Overview of the Intel® Optimized MP LINPACK Benchmark for Clusters

The Intel® Optimized MP LINPACK Benchmark for Clusters is based on modifications and additions to HPL 2.0 from Innovative Computing Laboratories (ICL) at the University of Tennessee, Knoxville (UTK). The Intel Optimized MP LINPACK Benchmark for Clusters can be used for Top 500 runs (see http://www.top500.org). To use the benchmark you need be intimately familiar with the HPL distribution and usage. The Intel Optimized MP LINPACK Benchmark for Clusters provides some additional enhancements and bug fixes designed to make the HPL usage more convenient, as well as explain Intel® Message-Passing Interface (MPI) settings that may enhance performance. The ./benchmarks/mp_linpack directory adds techniques to minimize search times frequently associated with long runs.

The Intel® Optimized MP LINPACK Benchmark for Clusters is an implementation of the Massively Parallel MP LINPACK benchmark by means of HPL code. It solves a random dense (real*8) system of linear equations (Ax=b), measures the amount of time it takes to factor and solve the system, converts that time into a performance rate, and tests the results for accuracy. You can solve any size (N) system of equations that fit into memory. The benchmark uses full row pivoting to ensure the accuracy of the results.

Use the Intel Optimized MP LINPACK Benchmark for Clusters on a distributed memory machine. On a shared memory machine, use the Intel Optimized LINPACK Benchmark.

Intel provides optimized versions of the LINPACK benchmarks to help you obtain high LINPACK benchmark results on your systems based on genuine Intel processors more easily than with the HPL benchmark. Use the Intel Optimized MP LINPACK Benchmark to benchmark your cluster. The prebuilt binaries require that you first install Intel® MPI 3.x be installed on the cluster. The run-time version of Intel MPI is free and can be downloaded from www.intel.com/software/products/ .

The Intel package includes software developed at the University of Tennessee, Knoxville, Innovative Computing Laboratories and neither the University nor ICL endorse or promote this product. Although HPL 2.0 is redistributable under certain conditions, this particular package is subject to the Intel MKL license.

Intel MKL has introduced a new functionality into MP LINPACK, which is called a hybrid build, while continuing to support the older version. The term hybrid refers to special optimizations added to take advantage of mixed OpenMP*/MPI parallelism.
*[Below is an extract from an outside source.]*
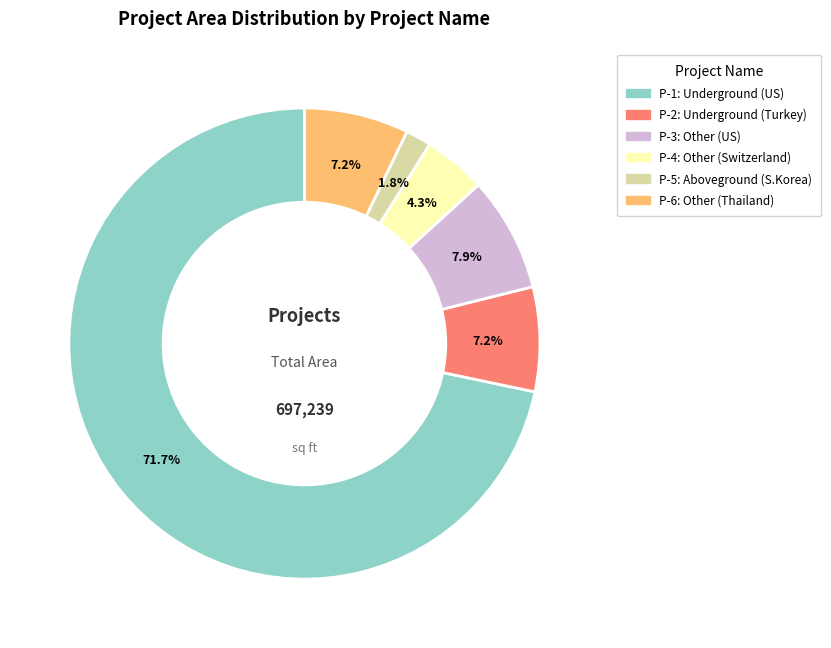

Is there any slice that represents more than half of the pie?

Yes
If you want to use one MPI process per node and to achieve further parallelism by means of OpenMP, use the hybrid build. In general, the hybrid build is useful when the number of MPI processes per core is less than one. If you want to rely exclusively on MPI for parallelism and use one MPI per core, use the non-hybrid build.
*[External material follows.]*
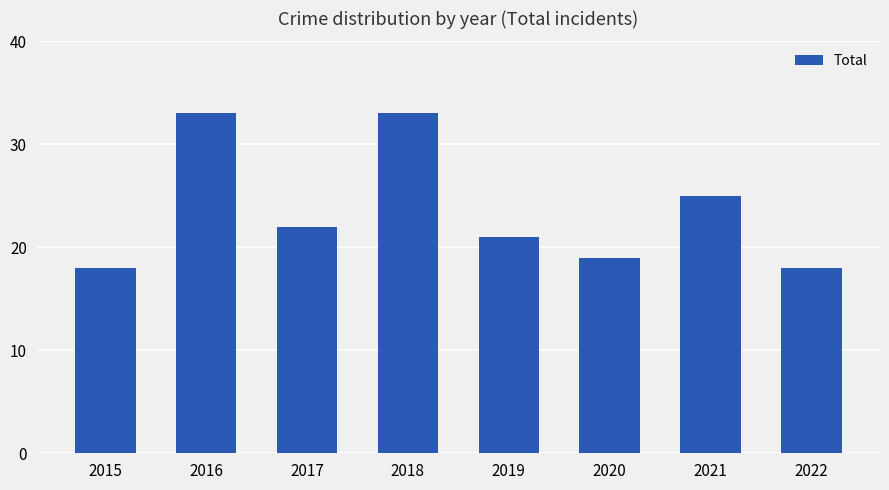

Which has a higher value, 2019 or 2022?

2019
In addition to supplying certain hybrid prebuilt binaries, Intel MKL supplies some hybrid prebuilt libraries for Intel® MPI to take advantage of the additional OpenMP* optimizations.

If you wish to use an MPI version other than Intel MPI, you can do so by using the MP LINPACK source provided. You can use the source to build a non-hybrid version that may be used in a hybrid mode, but it would be missing some of the optimizations added to the hybrid version.

Non-hybrid builds are the default of the source code makefiles provided. In some cases, the use of the hybrid mode is required for external reasons. If there is a choice, the non-hybrid code may be faster. To use the non-hybrid code in a hybrid mode, use the threaded version of Intel MKL BLAS, link with a thread-safe MPI, and call function MPI_init_thread() so as to indicate a need for MPI to be thread-safe.

Intel MKL also provides prebuilt binaries that are dynamically linked against Intel MPI libraries.

Note

Performance of statically and dynamically linked prebuilt binaries may be different. The performance of both depends on the version of Intel MPI you are using.
You can build binaries statically linked against a particular version of Intel MPI by yourself.